J’étais au bord de la route, au milieu de nulle part, en pleine campagne.

Je n’avais qu’un souci en tête : celui de regagner Paris.

Tout ce paysage champêtre m’affolait presque par son mystère.

Des murets, des prés rebondis et d’un vert cru, des bois roussâtres. Du soleil, surtout, du soleil. Fiché au creux de l’air piquant, vif, granuleux dans sa texture. Une odeur capiteuse montait de tout ceci, accompagnant le silence, un silence qui stagnait à la base du ciel, émanant du sol, enveloppant l’ensemble de l’espace, créant son unité.

J’aurais pu rester là, et interpeller cet impénétrable mystère. Il était grandiose mais, inexplicablement, il me rebutait.

Pour ne pas sentir la palpitation trop quiète, trop régulière de l’air, je fixai la petite route en appelant de mes vœux l’arrivée d’un bus. Un bus…c’est ce qu’il

me fallait. Ce qu’il me fallait à tout prix.
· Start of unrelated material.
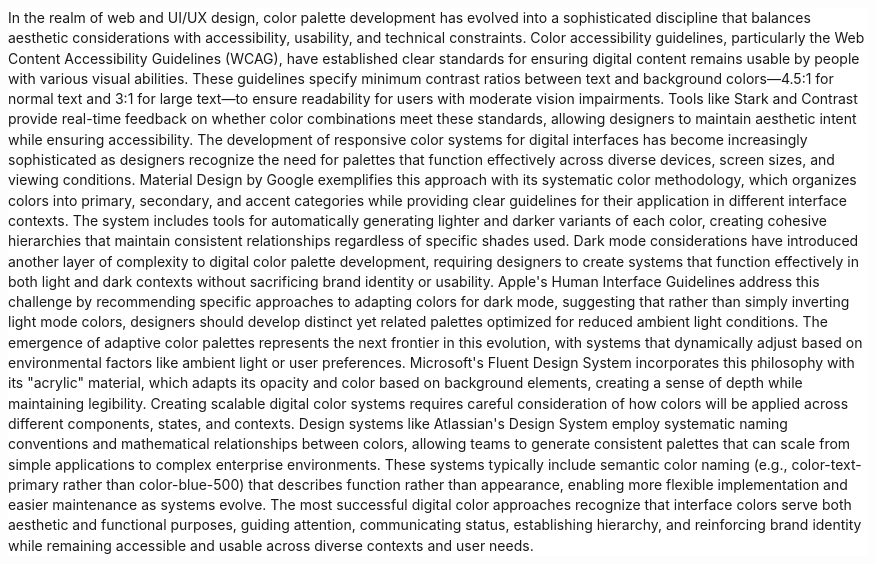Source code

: In the realm of web and UI/UX design, color palette development has evolved into a sophisticated discipline that balances aesthetic considerations with accessibility, usability, and technical constraints. Color accessibility guidelines, particularly the Web Content Accessibility Guidelines (WCAG), have established clear standards for ensuring digital content remains usable by people with various visual abilities. These guidelines specify minimum contrast ratios between text and background colors—4.5:1 for normal text and 3:1 for large text—to ensure readability for users with moderate vision impairments. Tools like Stark and Contrast provide real-time feedback on whether color combinations meet these standards, allowing designers to maintain aesthetic intent while ensuring accessibility. The development of responsive color systems for digital interfaces has become increasingly sophisticated as designers recognize the need for palettes that function effectively across diverse devices, screen sizes, and viewing conditions. Material Design by Google exemplifies this approach with its systematic color methodology, which organizes colors into primary, secondary, and accent categories while providing clear guidelines for their application in different interface contexts. The system includes tools for automatically generating lighter and darker variants of each color, creating cohesive hierarchies that maintain consistent relationships regardless of specific shades used. Dark mode considerations have introduced another layer of complexity to digital color palette development, requiring designers to create systems that function effectively in both light and dark contexts without sacrificing brand identity or usability. Apple's Human Interface Guidelines address this challenge by recommending specific approaches to adapting colors for dark mode, suggesting that rather than simply inverting light mode colors, designers should develop distinct yet related palettes optimized for reduced ambient light conditions. The emergence of adaptive color palettes represents the next frontier in this evolution, with systems that dynamically adjust based on environmental factors like ambient light or user preferences. Microsoft's Fluent Design System incorporates this philosophy with its "acrylic" material, which adapts its opacity and color based on background elements, creating a sense of depth while maintaining legibility. Creating scalable digital color systems requires careful consideration of how colors will be applied across different components, states, and contexts. Design systems like Atlassian's Design System employ systematic naming conventions and mathematical relationships between colors, allowing teams to generate consistent palettes that can scale from simple applications to complex enterprise environments. These systems typically include semantic color naming (e.g., color-text-primary rather than color-blue-500) that describes function rather than appearance, enabling more flexible implementation and easier maintenance as systems evolve. The most successful digital color approaches recognize that interface colors serve both aesthetic and functional purposes, guiding attention, communicating status, establishing hierarchy, and reinforcing brand identity while remaining accessible and usable across diverse contexts and user needs.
Un bus, qui me conduirait à Paris, où j’habitais, où j’avais mes repères. Ici, j’étais presque au bord de la crise d’agoraphobie.

Il finit par venir. Le bus. Sa vue me rendit le sourire.

Mon début de panique reflua et lorsqu’il fit halte à mon niveau, je m’engouffrai d’un saut dans l’ouverture que venaient de ménager généreusement les portes.

Elles se refermèrent : clac ! Me tournant vers le chauffeur, je bredouillai :

-Je n’ai pas de billet, pas de carte de transports !

Le chauffeur, un type trapu à la physionomie bovine, haussa les épaules sans rien dire et sans même me regarder. J’interprétai cela comme une marque de je-

m’en-foutisme total.

Il s’en foutait. Tant mieux pour moi. Comme il avait l’air décidément peu bavard, si ce n’est revêche, je tournai les talons et m’enfonçai dans la travée centrale, vers l’arrière.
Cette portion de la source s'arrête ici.